Most of all, she said, emotional expression should be conscious and not automatic. She advised women to not "leave any raw edges" when they become angry. "If you're going to have sorrow, cry a well full of purifying water. If you're going to have jealousy, get into it and be able to handle the emotion in a way that is not maudlin."

After the scene she made in the meeting, Nunn said she worked out a system of reshaping her most upsetting experiences. First, she said, she identified and named her "emotional buttons" or "hooks"--the situations that upset her and caused automatic behavior. The most significant for her, she said, were power struggles. And second, she mentally replayed the upsetting scene, imagining a new outcome.

Imagine Different Scenario

In her mind, she again saw her angry boss shaking his finger at her. In the replay, she disagreed calmly without climbing on a chair. She turned to face him and used eye contact. She had all her papers prepared. She saw him straighten up and listen.

She also heard herself say: "I think it's important that you understand the work that I have done on this project. I'd like to review the specific points that I feel are important." She said she also learned to add sentences that would be helpful to him, such as, "Is now a good time?" "I'm really upset and I'm going to tell you why" and "Would you say that in another way?" Nunn said she kept a card on her desk listing these sentences.

It's important to "re-see, re-hear and re-feel" the situation until it can be replayed without the original negative emotions and until a similar situation occurs in real life with a more positive outcome, she said.

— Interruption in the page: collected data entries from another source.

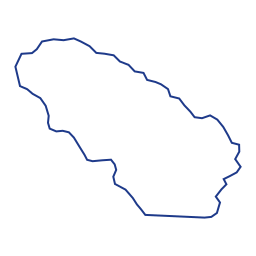 outline of Santa Rosa de Lima, Sergipe, Brazil
{"feature_id": "56859067B31979699807440", "entity_name": "Santa Rosa de Lima", "entity_type": "district", "adm_level": 2, "iso_a3": "BRA", "parent_name": "Brazil", "parent_adm1": "Sergipe", "projection": "orthographic", "projection_center": [-37.236, -10.632], "detail": "fine", "context": "isolated", "style": "outline", "palette": "blue", "viewbox_px": 256, "rotation_deg": 0, "n_neighbors": 0, "source": "geoboundaries", "source_scale": "gbopen_adm2", "svg_char_len": 961}
<svg xmlns="http://www.w3.org/2000/svg" viewBox="0 0 256 256"><path d="M190.4,111.7L184.4,105.4L179.2,98.5L170.4,96.3L168.0,89.1L161.0,84.3L155.5,82.0L147.1,79.9L143.5,72.9L134.7,71.4L128.6,64.9L119.9,61.5L113.7,55.3L104.4,53.7L96.3,52.9L89.6,46.2L80.8,41.5L73.9,38.4L63.6,40.2L53.6,39.3L42.0,41.5L36.8,49.2L32.0,53.1L21.5,53.8L15.4,66.7L20.0,86.1L27.2,89.2L32.6,93.8L40.3,98.1L45.7,105.8L48.7,115.8L48.0,122.8L49.7,128.6L56.3,131.4L62.7,130.8L68.9,132.3L73.9,137.6L79.9,147.4L84.5,154.8L87.1,159.8L92.6,161.2L102.1,160.3L111.0,159.7L114.7,164.4L116.2,169.9L113.3,176.7L115.0,184.0L125.5,189.6L132.8,198.0L136.9,204.4L141.1,209.4L145.3,214.9L204.5,217.6L211.3,216.9L216.9,213.0L220.0,202.5L215.8,196.6L221.5,189.3L226.4,184.3L223.7,179.1L229.8,176.1L236.7,172.4L240.6,166.8L235.2,159.1L239.3,151.6L239.1,144.7L231.8,142.8L228.1,135.4L223.3,127.0L217.3,119.6L210.1,115.4L202.0,118.2L194.6,117.2L190.4,111.7Z" fill="none" stroke="#1e3a8a" stroke-width="2"/></svg>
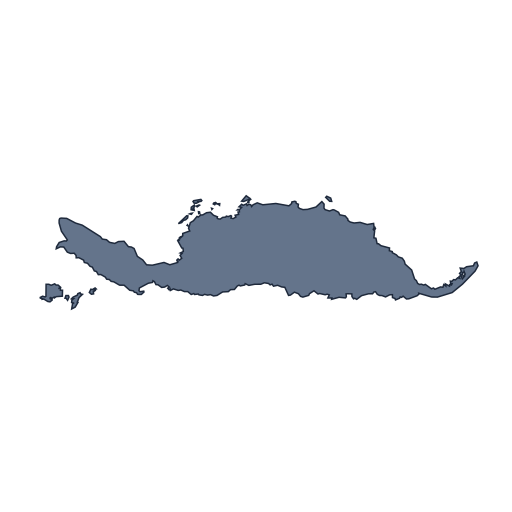 the district of Halmahera Utara, Maluku Utara, Indonesia, rotated 263°
{"feature_id": "22746128B41252486574655", "entity_name": "Halmahera Utara", "entity_type": "district", "adm_level": 2, "iso_a3": "IDN", "parent_name": "Indonesia", "parent_adm1": "Maluku Utara", "projection": "robinson", "projection_center": [127.874, 1.56], "detail": "fine", "context": "isolated", "style": "filled", "palette": "slate", "viewbox_px": 512, "rotation_deg": 263, "n_neighbors": 0, "source": "geoboundaries", "source_scale": "gbopen_adm2", "svg_char_len": 6079}
<svg xmlns="http://www.w3.org/2000/svg" viewBox="0 0 512 512"><g transform="rotate(263 256 256)"><path d="M223.1,474.4L222.4,472.1L219.8,470.6L219.7,463.7L218.3,460.9L219.1,457.2L215.6,457.9L213.9,455.9L212.6,456.8L211.9,458.6L214.5,458.9L214.1,460.0L215.5,460.6L212.5,461.4L210.6,459.3L210.4,460.4L208.2,458.0L210.9,457.2L211.4,456.0L210.6,454.9L209.0,455.5L209.8,453.5L208.0,451.1L208.5,449.3L207.0,447.3L207.4,445.8L204.9,445.9L204.7,447.3L203.4,446.5L204.0,444.7L202.5,444.4L205.2,440.6L203.1,440.7L204.8,438.9L202.2,437.7L202.8,435.4L201.2,429.5L202.6,428.3L202.1,426.1L207.2,420.6L206.7,419.0L207.9,416.6L207.8,414.8L209.1,413.1L212.0,412.2L213.8,410.6L223.1,408.8L229.8,403.0L232.8,402.6L236.0,400.9L237.8,397.1L240.0,395.5L242.7,391.7L243.8,391.8L245.0,389.0L247.7,389.5L251.0,381.3L253.2,379.1L253.5,377.7L259.0,377.2L259.7,375.2L266.4,376.8L267.9,375.7L270.1,376.7L274.0,376.7L273.7,370.2L276.7,363.4L276.8,357.4L278.2,353.7L280.1,351.6L281.4,351.7L284.9,349.4L286.7,344.1L289.3,343.3L292.1,339.4L292.6,338.1L291.7,334.4L293.6,330.2L295.3,329.3L299.2,329.9L302.0,328.0L297.3,321.5L296.0,312.8L296.3,308.3L298.0,304.8L299.6,303.7L302.2,304.4L303.3,302.4L305.1,302.2L305.6,301.1L305.3,298.2L303.7,297.7L301.8,294.8L305.7,282.1L306.0,269.0L308.6,263.7L307.2,259.3L305.6,257.7L307.4,257.1L308.3,255.3L307.2,253.3L308.9,252.8L307.9,249.4L309.1,248.1L306.9,245.1L306.0,247.6L303.9,245.1L301.8,244.9L301.8,243.5L299.4,243.8L299.0,240.2L297.1,240.8L295.9,237.9L296.7,235.7L298.5,236.6L299.2,236.0L298.5,233.2L299.2,231.4L298.3,230.7L298.4,227.6L297.0,225.0L297.5,222.9L298.5,222.0L299.6,222.5L301.6,218.8L305.0,216.1L305.0,212.2L303.3,208.2L303.4,206.2L301.7,203.4L302.5,202.3L298.6,198.2L297.1,194.9L291.7,192.4L288.9,193.3L287.3,186.0L284.9,185.7L283.2,183.3L284.5,184.6L284.1,183.1L283.3,182.1L282.4,182.6L281.8,181.0L281.0,181.5L280.7,180.2L273.0,183.3L272.6,184.5L269.3,184.4L268.2,181.2L267.5,182.8L265.8,180.7L262.8,182.0L261.3,179.5L262.6,178.3L261.8,177.1L260.9,176.9L260.2,177.9L259.1,177.5L257.8,169.4L260.8,163.9L259.5,152.0L260.6,146.3L265.9,143.1L270.1,138.2L278.3,135.9L280.1,133.4L280.8,130.5L286.7,126.8L287.1,121.2L285.7,117.4L287.4,112.3L290.4,109.6L291.5,105.5L294.2,103.9L307.8,87.3L310.7,80.9L316.4,72.7L317.4,67.1L317.1,65.7L315.7,65.0L312.7,64.6L304.3,65.9L295.0,70.7L294.0,69.6L294.4,67.4L293.4,62.3L289.5,59.2L287.5,58.6L288.9,62.9L288.3,66.3L282.8,69.2L281.1,72.3L280.9,75.9L278.5,77.5L276.1,77.3L275.9,80.0L272.9,84.4L270.5,84.8L269.3,87.9L266.0,90.0L264.9,92.2L260.9,93.7L260.0,95.8L256.7,97.2L256.5,99.8L253.4,103.9L251.2,104.9L250.5,107.6L248.5,109.1L247.7,111.7L243.7,117.0L243.1,121.5L237.4,126.5L236.3,130.1L234.9,130.8L234.1,133.0L232.4,133.8L232.1,135.1L231.8,137.5L233.9,140.4L234.8,140.3L234.7,136.5L235.9,135.6L238.5,136.4L242.1,145.8L242.4,150.1L244.0,150.7L242.9,152.1L239.8,153.2L239.4,155.2L236.3,158.5L236.3,161.6L237.6,164.4L235.7,166.2L234.8,164.4L233.1,165.6L233.8,166.7L232.2,166.8L233.4,170.0L231.3,174.6L231.4,177.2L229.4,180.6L229.0,183.9L225.7,187.0L226.3,189.7L225.3,190.3L225.3,194.1L224.4,194.6L223.4,198.1L224.2,200.3L223.1,203.1L223.2,206.2L221.5,209.0L221.6,212.5L224.4,218.5L224.0,224.2L225.7,226.6L225.4,230.5L228.6,233.9L229.1,235.6L228.2,236.8L228.6,241.3L229.9,241.9L227.7,245.3L228.1,251.1L227.4,257.4L228.4,261.0L227.2,265.1L225.6,266.5L226.1,268.5L223.9,269.7L224.3,273.9L222.2,277.6L221.4,280.8L212.9,283.5L213.0,285.4L215.4,289.7L213.4,293.5L210.5,295.3L209.5,297.5L210.5,303.5L212.1,304.5L214.4,309.3L210.7,312.9L211.0,314.7L209.1,319.9L209.4,322.0L208.5,324.0L205.6,322.2L205.0,326.3L203.8,325.8L204.9,333.4L203.5,339.7L204.5,340.7L207.4,340.8L207.4,342.3L206.7,346.5L204.0,346.3L201.6,347.6L202.0,348.9L200.7,350.7L203.8,356.0L204.8,363.2L204.3,367.1L205.9,368.7L206.0,370.3L203.2,371.7L201.8,373.7L201.4,376.2L199.6,379.6L201.2,384.0L201.0,386.7L198.1,386.4L196.9,388.8L195.4,389.1L196.6,393.4L197.8,394.1L197.2,395.5L198.2,397.1L195.0,400.1L194.9,402.5L196.9,411.0L198.3,413.1L199.2,413.0L193.9,425.3L193.1,431.1L195.8,446.3L202.9,457.5L214.3,471.6L219.2,475.2L223.1,474.4ZM241.2,36.8L240.5,36.8L239.6,38.9L239.1,38.6L239.1,40.2L236.2,43.8L235.6,46.0L237.1,48.3L237.8,48.3L238.5,46.6L239.4,46.4L239.8,47.2L238.9,48.5L239.8,50.6L239.0,50.8L240.0,52.8L239.7,58.9L245.6,59.8L245.8,57.7L248.0,58.0L247.7,55.9L248.8,58.2L251.3,56.0L251.5,54.1L252.9,52.8L251.9,49.1L253.2,46.9L253.5,44.2L241.6,42.6L241.1,41.7L242.1,39.3L241.2,36.8ZM231.3,68.2L225.9,66.6L227.3,70.3L231.6,73.6L231.9,73.0L236.3,75.3L239.1,79.1L239.8,77.2L241.0,76.9L240.4,74.6L238.9,73.8L237.5,69.5L236.1,67.7L235.8,69.7L234.7,67.9L232.3,67.3L231.4,69.8L231.3,68.2ZM317.0,253.6L312.2,248.4L311.6,250.4L313.2,256.4L314.3,256.5L317.0,253.6ZM304.4,192.1L297.6,182.9L298.2,186.3L300.2,188.4L300.5,190.6L302.1,192.8L304.1,193.3L304.4,192.1ZM240.1,86.1L238.1,88.0L238.2,90.2L240.3,90.2L241.7,92.9L241.4,91.1L242.4,92.0L242.3,91.4L242.7,93.4L243.9,92.4L242.6,89.4L243.2,88.1L240.1,86.1ZM318.9,208.2L318.5,200.9L317.8,200.1L316.0,201.0L315.6,203.1L316.4,205.4L317.0,205.0L316.9,208.1L317.6,209.0L318.9,208.2ZM305.7,332.3L301.3,335.8L301.0,337.8L304.4,337.2L306.7,333.5L305.7,332.3ZM239.9,62.5L237.4,61.3L237.3,62.3L235.0,63.6L238.0,65.4L239.6,65.0L239.9,62.5ZM309.8,197.2L308.7,200.3L310.5,200.2L309.4,199.6L310.1,198.8L312.8,201.3L314.1,201.0L312.3,197.7L309.8,197.2ZM312.9,219.9L311.9,221.3L312.9,222.3L312.7,223.6L314.1,222.4L313.7,220.4L312.9,219.9ZM307.0,204.3L304.4,204.3L305.4,204.6L304.9,205.4L306.7,205.3L307.0,204.3ZM312.5,224.6L312.1,223.2L312.3,224.5L310.8,226.0L312.4,226.4L312.5,224.6ZM312.8,202.9L311.9,203.6L313.3,206.2L313.6,205.7L312.8,202.9ZM306.3,198.0L306.2,196.2L305.9,195.2L305.2,197.0L306.3,198.0ZM311.7,255.7L310.5,254.3L310.0,254.2L310.1,255.5L311.7,255.7ZM268.0,377.4L268.0,375.9L266.9,376.5L268.0,377.4ZM308.8,217.7L307.6,217.9L308.3,218.7L308.8,217.7ZM269.0,376.6L269.3,377.7L270.2,377.4L270.1,376.8L269.0,376.6ZM303.9,243.7L304.8,244.4L304.0,243.1L303.9,243.7ZM312.9,257.7L313.6,257.2L312.1,256.4L312.9,257.7ZM294.8,191.3L294.1,192.2L295.3,191.8L294.8,191.3Z" fill="#64748b" stroke="#1e293b" stroke-width="1.5"/></g></svg>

In addition, women need to learn the principles of emotional management in business, she said. They include: "Keeping your cool. Knowing whose problem it is. Being responsible for your own emotional reactions without rationalization. Graciously allowing other people to have weaknesses or a bad day without having to get even."

She said these principles can be gleaned from male or female role models, psychotherapists or books such as "The Handbook to Higher Consciousness" by Ken Keyes, "Positive Addictions" by William Glasser and "Making Decisions" by Dr. Andrea Williams.

Practice Under Pressure

But to be effective, women need to practice the principles successfully under pressure, she said.

Nunn suggested women find an "emotional-support buddy," someone in the office who "has it at least as much together as you do. Do not pick an emotional-support buddy who is more of a basket case than you are."